Sollen und Nicht-Können
Mittlerweile gibt es ja zu fast jedem Thema ein eigenes Nachdiplomstudium mit entsprechendem Zertifikat – nun auch, angeboten vom Zentrum für Kirchenentwicklung und der Abteilung Aus- und Weiterbildung der Zürcher Landeskirche, ein Certificate in Advanced Studies (CAS) mit dem Titel “Pfarrerin/Pfarrer-Sein als Herausforderung der Gesellschaft”.

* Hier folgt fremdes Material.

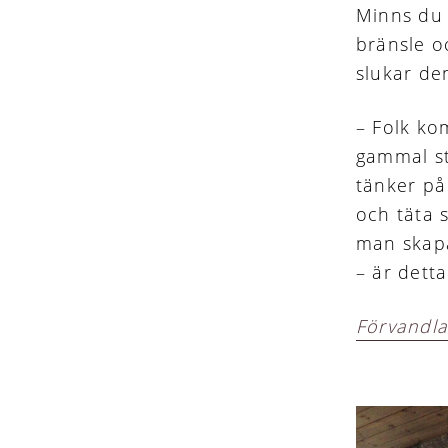
Minns du 
bränsle o
slukar de
– Folk ko
gammal st
tänker på 
och täta s
man skap
– är dett
Förvandla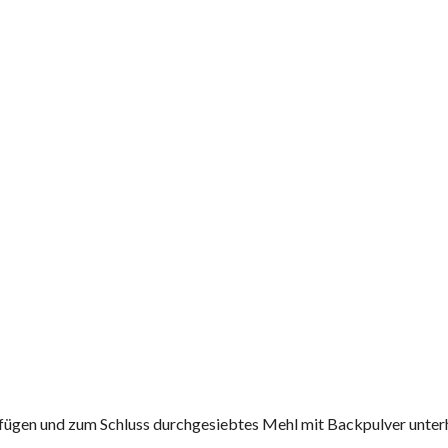
ufügen und zum Schluss durchgesiebtes Mehl mit Backpulver unter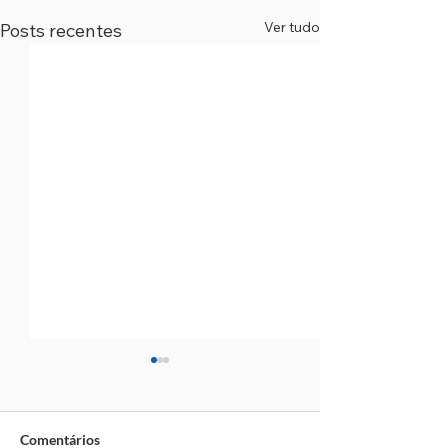
Ver tudo
Posts recentes
Comentários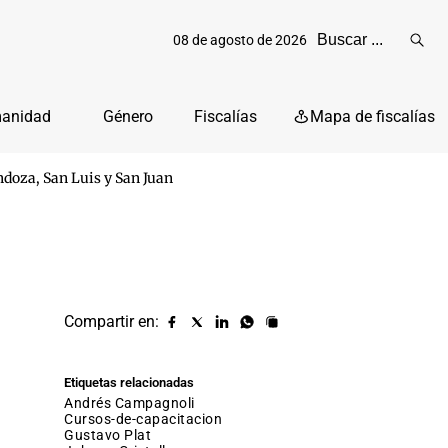
08 de agosto de 2026
Reali
busq
manidad
Género
Fiscalías
Mapa de fiscalías
ndoza, San Luis y San Juan
Compartir en:
Compartir
Compartir
Compartir
Compartir
Copiar
URL
en
en
en
en
facebook
X
Linkedin
Whatsapp
Etiquetas relacionadas
(twitter)
Andrés Campagnoli
cursos-de-capacitacion
Gustavo Plat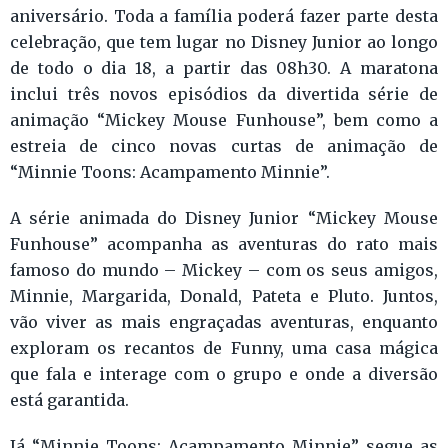
aniversário. Toda a família poderá fazer parte desta
celebração, que tem lugar no Disney Junior ao longo
de todo o dia 18, a partir das 08h30. A maratona
inclui três novos episódios da divertida série de
animação “Mickey Mouse Funhouse”, bem como a
estreia de cinco novas curtas de animação de
“Minnie Toons: Acampamento Minnie”.
A série animada do Disney Junior “Mickey Mouse
Funhouse” acompanha as aventuras do rato mais
famoso do mundo – Mickey – com os seus amigos,
Minnie, Margarida, Donald, Pateta e Pluto. Juntos,
vão viver as mais engraçadas aventuras, enquanto
exploram os recantos de Funny, uma casa mágica
que fala e interage com o grupo e onde a diversão
está garantida.
Já “Minnie Toons: Acampamento Minnie” segue as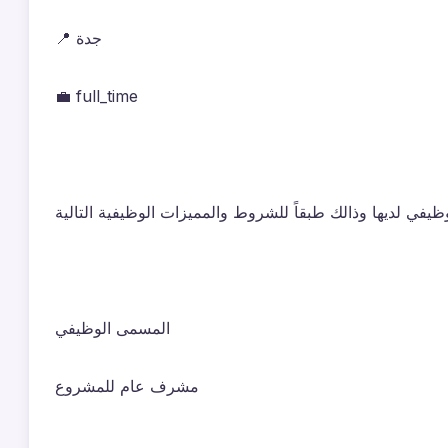
📍 جدة
💼 full_time
في لديها وذالك طبقاً للشروط والمميزات الوظيفية التالية
المسمى الوظيفي
مشرف عام للمشروع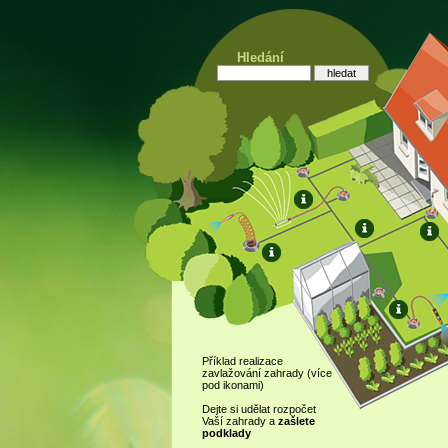
Hledání
Příklad realizace
zavlažování zahrady (více
pod ikonami)
Dejte si udělat rozpočet
Vaší zahrady a
zašlete
podklady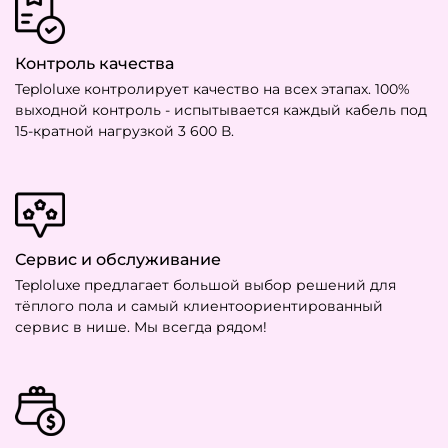
Контроль качества
Teploluxe контролирует качество на всех этапах. 100%
выходной контроль - испытывается каждый кабель под
15-кратной нагрузкой 3 600 В.
Сервис и обслуживание
Teploluxe предлагает большой выбор решений для
тёплого пола и самый клиентоориентированный
сервис в нише. Мы всегда рядом!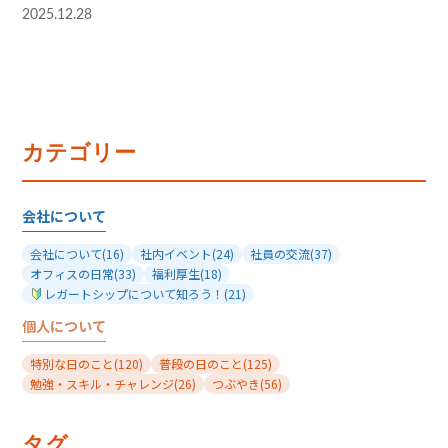
2025.12.28
カテゴリー
会社について
会社について
(16)
社内イベント
(24)
社員の交流
(37)
オフィスの日常
(33)
福利厚生
(18)
レガートシップについて知ろう！
(21)
個人について
特別な日のこと
(120)
普段の日のこと
(125)
勉強・スキル・チャレンジ
(26)
つぶやき
(56)
タグ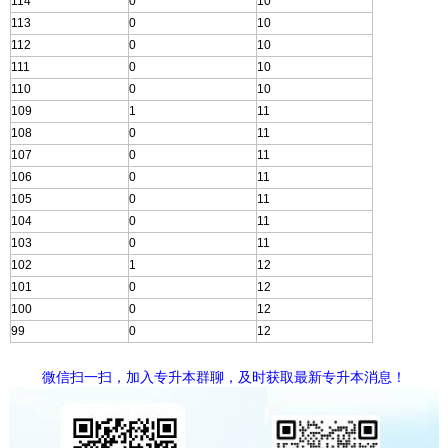
114
0
10
113
0
10
112
0
10
111
0
10
110
0
10
109
1
11
108
0
11
107
0
11
106
0
11
105
0
11
104
0
11
103
0
11
102
1
12
101
0
12
100
0
12
99
0
12
微信扫一扫，加入专升本群聊，及时获取最新专升本消息！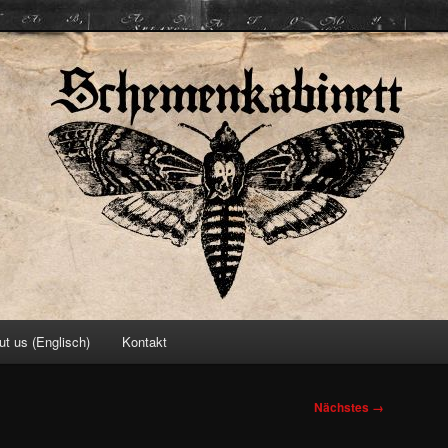
ett
ut us (Englisch)
Kontakt
Nächstes →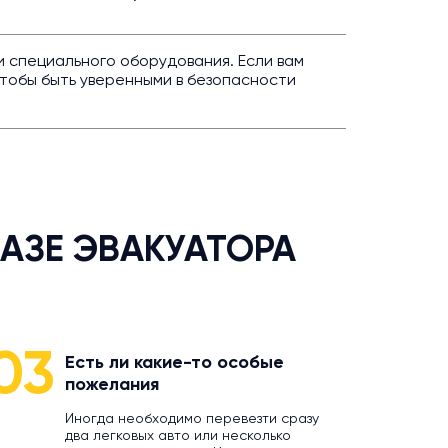
 специального оборудования. Если вам
тобы быть уверенными в безопасности
АЗЕ ЭВАКУАТОРА
03
Есть ли какие-то особые
пожелания
Иногда необходимо перевезти сразу
два легковых авто или несколько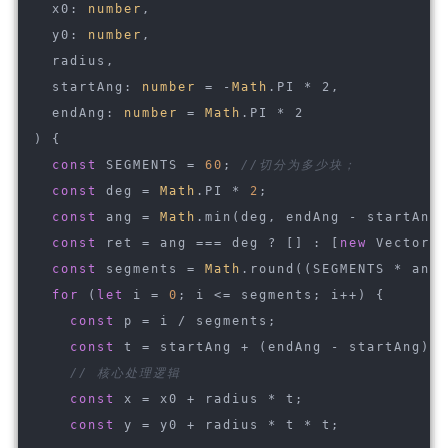
  x0: 
number
,
  y0: 
number
,
  radius,
  startAng: 
number
 = -
Math
.PI * 2,
  endAng: 
number
 = 
Math
.PI * 2
) 
{
const
 SEGMENTS = 
60
; 
//切分为多少块；
const
 deg = 
Math
.PI * 
2
;
const
 ang = 
Math
.min(deg, endAng - startAng)
const
 ret = ang === deg ? [] : [
new
 Vector2D
const
 segments = 
Math
.round((SEGMENTS * ang)
for
 (
let
 i = 
0
; i <= segments; i++) {
const
 p = i / segments;
const
 t = startAng + (endAng - startAng) *
// 核心处理逻辑
const
 x = x0 + radius * t;
const
 y = y0 + radius * t * t;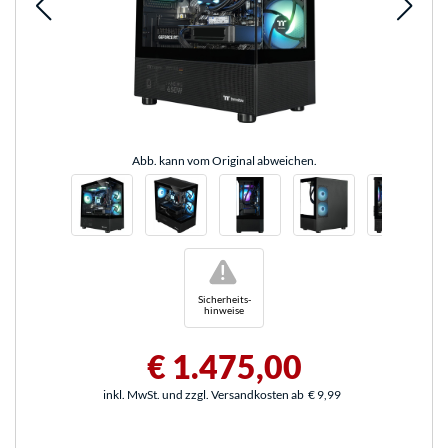
Abb. kann vom Original abweichen.
!
Sicherheits-
hinweise
€ 1.475,00
inkl. MwSt. und zzgl. Versandkosten ab
€ 9,99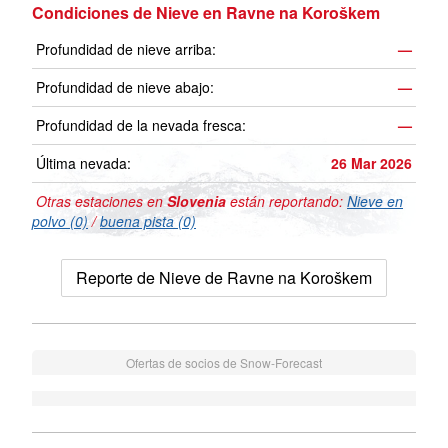
Condiciones de Nieve en Ravne na Koroškem
Profundidad de nieve arriba:
—
Profundidad de nieve abajo:
—
Profundidad de la nevada fresca:
—
Última nevada:
26 Mar 2026
Otras estaciones en
Slovenia
están reportando:
Nieve en
polvo (0)
/
buena pista (0)
Reporte de Nieve de Ravne na Koroškem
Ofertas de socios de Snow-Forecast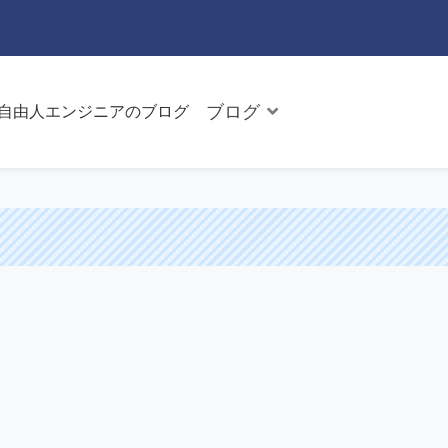
ブログ
た自由人エンジニアのブログ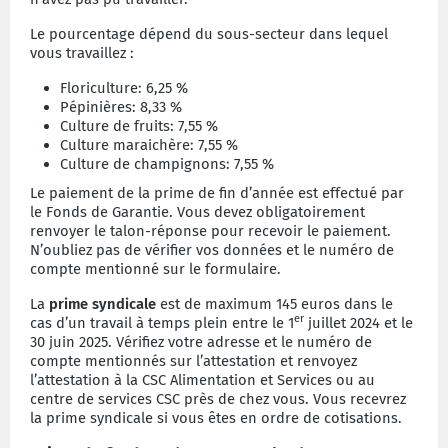
Le pourcentage dépend du sous-secteur dans lequel
vous travaillez :
Floriculture: 6,25 %
Pépinières: 8,33 %
Culture de fruits: 7,55 %
Culture maraichère: 7,55 %
Culture de champignons: 7,55 %
Le paiement de la prime de fin d’année est effectué par
le Fonds de Garantie. Vous devez obligatoirement
renvoyer le talon-réponse pour recevoir le paiement.
N’oubliez pas de vérifier vos données et le numéro de
compte mentionné sur le formulaire.
La
prime syndicale
est de maximum 145 euros dans le
er
cas d’un travail à temps plein entre le 1
juillet 2024 et le
30 juin 2025. Vérifiez votre adresse et le numéro de
compte mentionnés sur l’attestation et renvoyez
l’attestation à la CSC Alimentation et Services ou au
centre de services CSC près de chez vous. Vous recevrez
la prime syndicale si vous êtes en ordre de cotisations.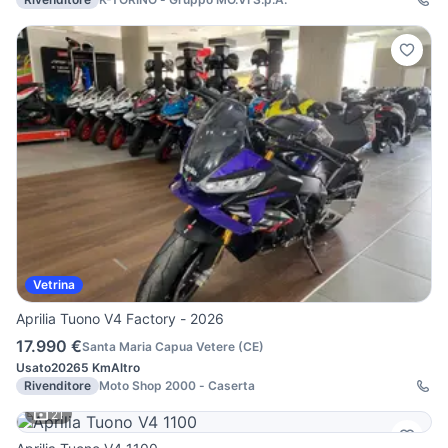
Vetrina
Aprilia Tuono V4 Factory - 2026
17.990 €
Santa Maria Capua Vetere
(
CE
)
Usato
2026
5 Km
Altro
Rivenditore
Moto Shop 2000 - Caserta
21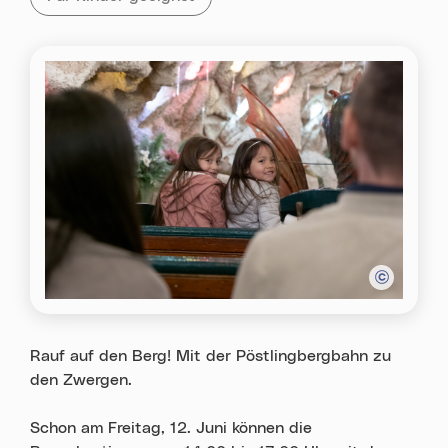
Rauf auf den Berg! Mit der Pöstlingbergbahn zu
den Zwergen.
Schon am Freitag, 12. Juni können die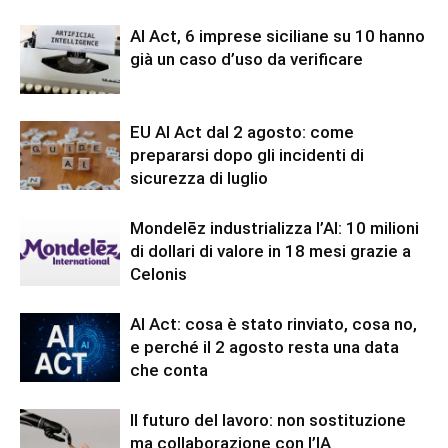
AI Act, 6 imprese siciliane su 10 hanno
già un caso d’uso da verificare
EU AI Act dal 2 agosto: come
prepararsi dopo gli incidenti di
sicurezza di luglio
Mondelēz industrializza l’AI: 10 milioni
di dollari di valore in 18 mesi grazie a
Celonis
AI Act: cosa è stato rinviato, cosa no,
e perché il 2 agosto resta una data
che conta
Il futuro del lavoro: non sostituzione
ma collaborazione con l’IA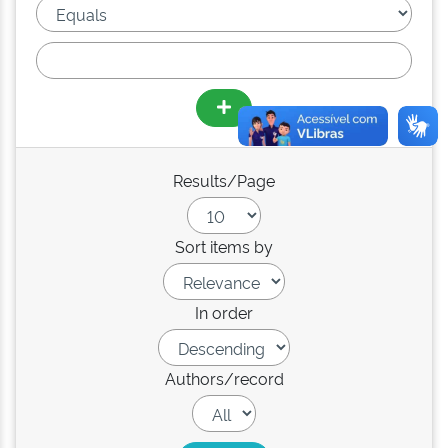
Results/Page
Sort items by
In order
Authors/record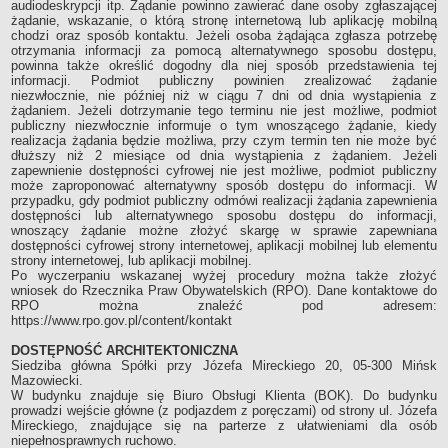
audiodeskrypcji itp. Żądanie powinno zawierać dane osoby zgłaszającej
żądanie, wskazanie, o którą stronę internetową lub aplikację mobilną
chodzi oraz sposób kontaktu. Jeżeli osoba żądająca zgłasza potrzebę
otrzymania informacji za pomocą alternatywnego sposobu dostępu,
powinna także określić dogodny dla niej sposób przedstawienia tej
informacji. Podmiot publiczny powinien zrealizować żądanie
niezwłocznie, nie później niż w ciągu 7 dni od dnia wystąpienia z
żądaniem. Jeżeli dotrzymanie tego terminu nie jest możliwe, podmiot
publiczny niezwłocznie informuje o tym wnoszącego żądanie, kiedy
realizacja żądania będzie możliwa, przy czym termin ten nie może być
dłuższy niż 2 miesiące od dnia wystąpienia z żądaniem. Jeżeli
zapewnienie dostępności cyfrowej nie jest możliwe, podmiot publiczny
może zaproponować alternatywny sposób dostępu do informacji. W
przypadku, gdy podmiot publiczny odmówi realizacji żądania zapewnienia
dostępności lub alternatywnego sposobu dostępu do informacji,
wnoszący żądanie możne złożyć skargę w sprawie zapewniana
dostępności cyfrowej strony internetowej, aplikacji mobilnej lub elementu
strony internetowej, lub aplikacji mobilnej.
Po wyczerpaniu wskazanej wyżej procedury można także złożyć
wniosek do Rzecznika Praw Obywatelskich (RPO). Dane kontaktowe do
RPO można znaleźć pod adresem:
https://www.rpo.gov.pl/content/kontakt
DOSTĘPNOŚĆ ARCHITEKTONICZNA
Siedziba główna Spółki przy Józefa Mireckiego 20, 05-300 Mińsk
Mazowiecki.
W budynku znajduje się Biuro Obsługi Klienta (BOK). Do budynku
prowadzi wejście główne (z podjazdem z poręczami) od strony ul. Józefa
Mireckiego, znajdujące się na parterze z ułatwieniami dla osób
niepełnosprawnych ruchowo.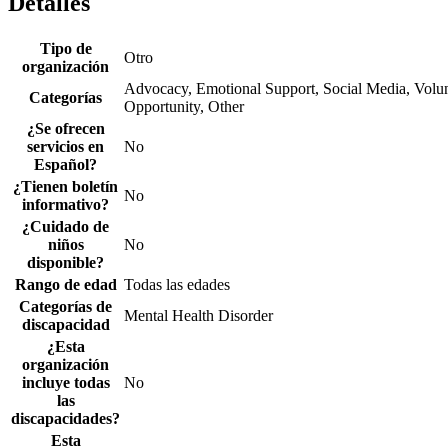
Detalles
Tipo de
Otro
organización
Advocacy, Emotional Support, Social Media, Volun
Categorías
Opportunity, Other
¿Se ofrecen
servicios en
No
Español?
¿Tienen boletín
No
informativo?
¿Cuidado de
niños
No
disponible?
Rango de edad
Todas las edades
Categorías de
Mental Health Disorder
discapacidad
¿Esta
organización
incluye todas
No
las
discapacidades?
Esta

Ohne an dieser Stelle eine Diskussion über Sinn und Unsinn dessen vom Zaun brechen zu wollen, dass heute jeder aufwendigere Weiterbildungskurs ein “Studiengang” sein muss: Bin ich der Einzige, der aus der im Titel verwendeten Formulierung nicht schlau wird? “Pfarrerin/Pfarrer-Sein als Herausforderung der Gesellschaft” – was bzw. wer soll eine Herausforderung für wen bzw. wofür sein?
Sprachlich denkbar sind etwa:
a. Pfarrerin/Pfarrer-Sein als Herausforderung für die Gesellschaft
b. Pfarrerin/Pfarrer-Sein als von der Gesellschaft an Pfarrer gestellte Herausforderung
c. Pfarrerin/Pfarrer-Sein in der Gesellschaft als Herausforderung (für Pfarrer)
Ich bin überzeugt: Der Turmerlebnis-erprobte Genitiv-Spezialist Luther hätte seine wahre Freude!
Die Informationen zum Kurs bringen schliesslich die Auflösung: Die Teilnehmer, konkret: Pfarrerinnen-slash-Pfarrer, sollen lernen, sich “auf theologisch verantwortete Weise in den gesellschaftlichen Debatten sicht- und hörbar zu machen” (mehr dazu hier). Also: nicht statisch zu verstehendes Pfarrer-Sein als, im Sinne von: gleichbedeutend mit, Herausforderung, sondern ein konkretes pfarramtliches Wirken zur (!) Herausforderung der Gesellschaft.
Dies wirft sogleich aber eine umso grössere Frage auf, nun inhaltlicher Natur: Sollte solch ein Nachdiplom-Studiengang nicht nur scheinbar, sondern tatsächlich notwendig sein – wäre dies nicht ein Armutszeugnis für unsere Kirche und die in ihr wirkenden Theologen (inkl. -nachwuchs)? “Die Gesellschaft herausfordern” ist doch seit eh und je eine der zentralen Aufgaben der verkündigenden Kirche! Ist ihr, ist uns die Fähigkeit dazu wirklich, teils zumindest, abhanden gekommen? Was ist da, ganz vorsichtig und zurückhaltend gefragt, in den vergangenen Jahren in der Ausbildung, durchaus auch an der Uni und im Privaten, schief gelaufen?